Tim Thomas, 2010-11 (age 36)
Thomas was, to say the least, a late bloomer -- he played four years of college hockey at Vermont (where he was a teammate of St. Louis), then spent eight seasons in the minors and Europe, earning only a four-game trial with the Bruins in 2002-03. He starred with the Bruins' AHL team in Providence and Jokerit of the Finnish League in the next two seasons, then finally got a chance to play with the Bruins in 2005-06 at age 31 after injuries wiped out Boston's top two goalies.
Thomas won the Vezina Trophy as the NHL's top goaltender in 2008-09 at age 34, but lost the starting job to rookie Tuukka Rask the following season while dealing with a hip injury. He rebounded last season to lead the NHL in goals-against average (2.00) and save percentage (an NHL-record .938), then led the Bruins to their first Stanley Cup since 1972 and won the Conn Smythe Trophy as playoff MVP with 16 wins, a 1.98 GAA, a .940 save percentage and four shutouts.

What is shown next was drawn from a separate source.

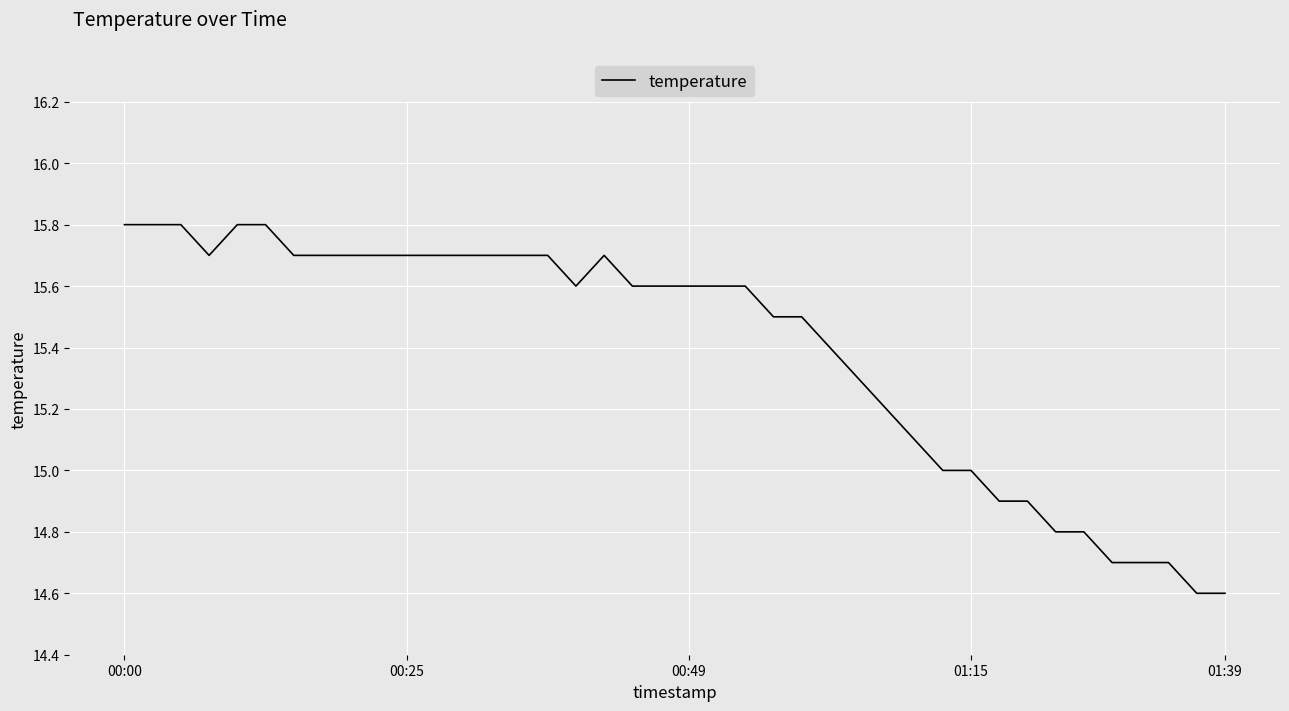

What is the minimum value shown in the chart?

14.6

Dominik Hasek, 2000-01 (age 36)
Like Thomas, Hasek's NHL career got a late start -- he didn't come to North America from Czechoslovakia until he was in his mid-20s and didn't become a full-time starter until he was nearly 30. But Hasek quickly made up for lost time; he became the NHL's dominant goaltender in the late 1990s and in 1997 became the first goalie in more than 40 years to take home the Hart Trophy as League MVP (he won again the following season).
Hasek still was at the top of his game for Buffalo in 2000-01, the season in which he turned 36 -- winning 37 games with a 2.11 GAA and a League-high 11 shutouts. That was enough for him to win the Vezina for the sixth time in eight years. He was traded to Detroit that summer and led the Red Wings to the Stanley Cup in 2002. At age 43, he also combined with Chris Osgood to win the Jennings Trophy and was part of a second Cup-winner with the Wings in 2008. After taking a year off, he's played the last two seasons in Europe.

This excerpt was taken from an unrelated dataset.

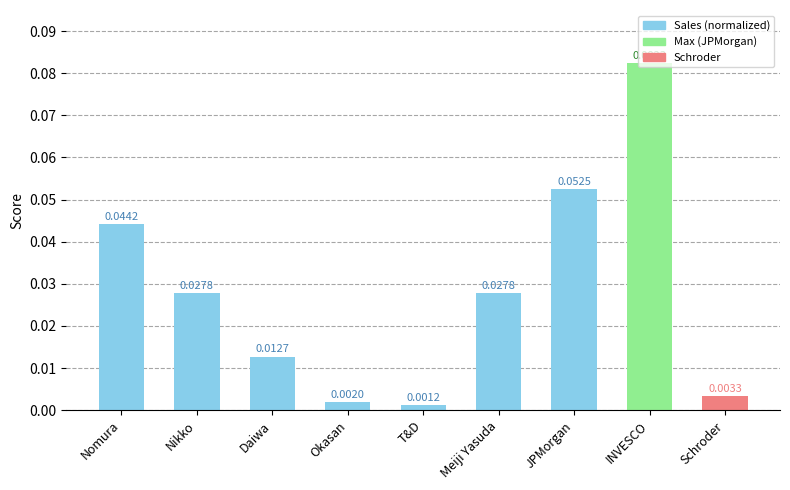

What is the sum of all values?

0.3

Martin Brodeur, 2007-08 (age 35)
Brodeur probably will own all the major goaltending records when he finally puts away his pads -- he already has the marks for wins (625) and shutouts (116). Brodeur was as good as ever in 2007-08, when he edged San Jose's Evgeni Nabokov to win the Vezina Trophy for the second year in a row and fourth time in five years (he was second to Miikka Kiprusoff in 2005-06). He went 44-27-6 with a 2.17 goals-against average and .920 save percentage in a season that concluded just before he turned 36.
It's not unthinkable that Brodeur could win another Vezina -- after all, he led all goaltenders in wins (45) and shutouts (9) in 2009-10 and was a finalist for the award. Though he struggled for the first half of 2010-11, he looked sharp after the new year.

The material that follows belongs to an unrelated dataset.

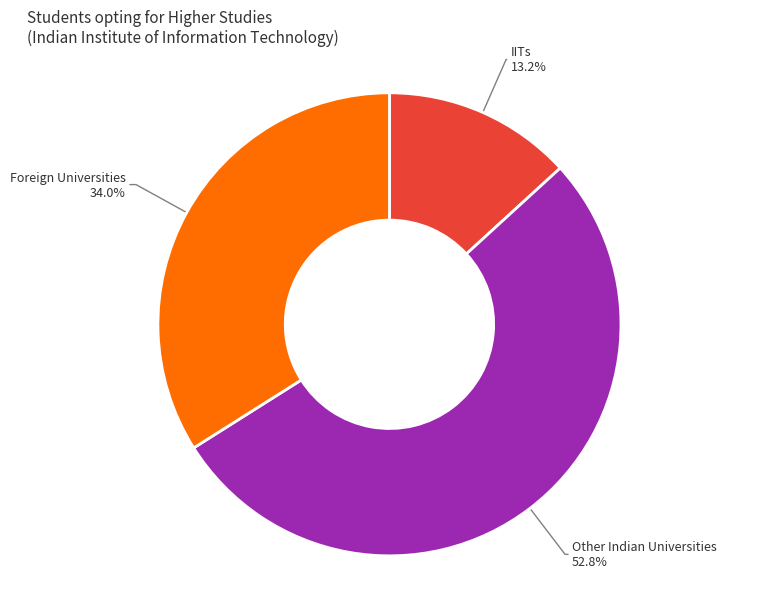

Is there a majority slice in this chart?

Yes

First-Team All-Stars (prior to 1981-82, the Vezina Trophy was awarded to the goaltender[s] on the team that allowed the fewest goals)
Tony Esposito, 1979-80 (age 36)
Like Hasek and Thomas, Esposito's career got off to a later-than-usual start -- he didn't play his first NHL game until he was 25 and had to go from Montreal to Chicago to become a starter. But 10 years after posting 15 shutouts and winning First-Team honors as a rookie, Esposito was again the best goaltender in the new 21-team NHL, going 31-22-16 with a 2.97 GAA and six shutouts for Chicago.
Glenn Hall, 1968-69 (age 37)
The Blackhawks let Hall, then age 36, go to St. Louis in the 1967 expansion draft, thinking he was too old to carry the load in an era that still saw many teams give the vast majority of work to one goaltender. But the combination of Hall and another old-timer, Jacques Plante, worked perfectly for the Blues, who made it to three consecutive Stanley Cup Finals.
Hall became the first member of an expansion team to be named a First-Team All-Star, in 1968-69, when he went 19-12-8 with a 2.17 GAA and eight shutouts for the Blues.
Gump Worsley, 1967-68 (age 38)
The Montreal native was coming off a poor season in 1966-67 (3.18 GAA in only 18 games), but was almost flawless in 1967-68. The Gumper went 19-9-8 and posted a 1.98 GAA and six shutouts in the regular season, then went 11-0 in the playoffs with a 1.88 GAA as the Canadiens won the Stanley Cup for the third time in four years.